Critical Vulnerability in Guild Banks!

#0 - Nov. 20, 2007, 10:30 p.m.

Blizzard, please take some immediate action to prevent the following scenario or educate guilds of the danger.:

Scenario: Large guild places many valuable guild assets in their bank, but restricts the access to certain trusted officers of the guild. Through great misfortune, the account of one of these trusted officers is hacked. While selling all the assets of the account, the hacker notices the guild bank, and then proceeds to sell off all the assets of the guild as well.

Blizzard, please implement a password option for the guild bank. Players with withdrawal rights to the guild bank would be required to enter the password before they could withdraw any items from the guild bank. Thus, a hacker only in possession of a player's account information would not be able to devastate the entire guild as well.

Guild leaders, I strongly recommend limiting the total daily withdrawals of any member so that no more than a few items would be lost this way, and the transaction log would be long enough to serve as proof of loss so items could be reinstated.

It is only a matter of time before this occurs with the current unsecure implementation.

Bornakk

#20 - Nov. 20, 2007, 10:53 p.m.

Just as others have brought up, you can restrict the usage however you want, so it’s kind of up to you. Mainly try and keep your account secure and if there are issues, please put in a ticket to our In-game Customer Support Department.

Q u o t e:
The biggest issue with the guild banks right now is that it only track 25 transactions. My guild has already run into an issue with the money logging. Someone deposited 1 copper 25 times to fill up the transaction record, hiding the amount of money they withdrew.

Go to www.wowarmory.com - I definitely see more than 25 transactions there.

Bornakk

#29 - Nov. 20, 2007, 11:06 p.m.

Q u o t e:
Ah was unaware of that. How does one check a guild bank on the armory? Can't seem to figure it out...

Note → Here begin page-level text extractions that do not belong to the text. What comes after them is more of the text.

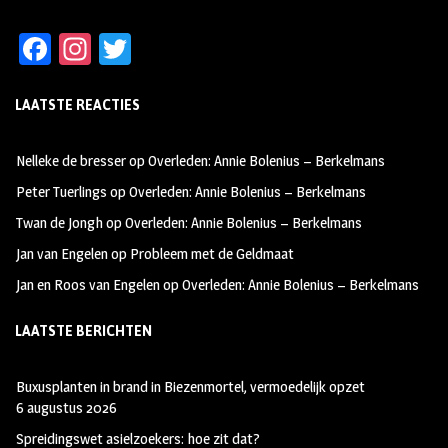
Fa
In
T
ce
st
wi
LAATSTE REACTIES
b
ag
tt
oo
ra
er
Nelleke de bresser
op
Overleden: Annie Bolenius – Berkelmans
k
m
Peter Tuerlings
op
Overleden: Annie Bolenius – Berkelmans
Twan de Jongh
op
Overleden: Annie Bolenius – Berkelmans
Jan van Engelen
op
Probleem met de Geldmaat
Jan en Roos van Engelen
op
Overleden: Annie Bolenius – Berkelmans
LAATSTE BERICHTEN
Buxusplanten in brand in Biezenmortel, vermoedelijk opzet
6 augustus 2026
Spreidingswet asielzoekers: hoe zit dat?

1) Go to www.wowarmory.com
2) Search for your guild name
3) Go to the "guilds" tab and select your guild
4) At the top there are tabs for "Bank Contents" and "Bank Log" to browse.

You do have to login to view these and you must have a character with access to the bank too.

Bornakk

#38 - Nov. 20, 2007, 11:22 p.m.

Q u o t e:
Bornakk,

I'm no longer in the guild that the forum site and armory have me listed in. I'm in another.

1. I can't see my current guild's bank from armory.
2. I can see my old guild's bank contents.

Isn't this a tad wrong, considering I know what my old guild is up to and no idea what might be in my current guild's possession?

When did you change guilds?

Bornakk

#42 - Nov. 20, 2007, 11:28 p.m.

Q u o t e:

A day or two before the patch.

The Armory can take some time to update, it isn't instant like in-game. Give it a few more days and it should update for you.

Bornakk

#46 - Nov. 20, 2007, 11:43 p.m.

Q u o t e:
Does that apply to the bank logs and content too or is that just for character information?

Some things in the Armory update faster than others, while I don’t think the Bank contents/log update immediately, they are probably faster than altered character data.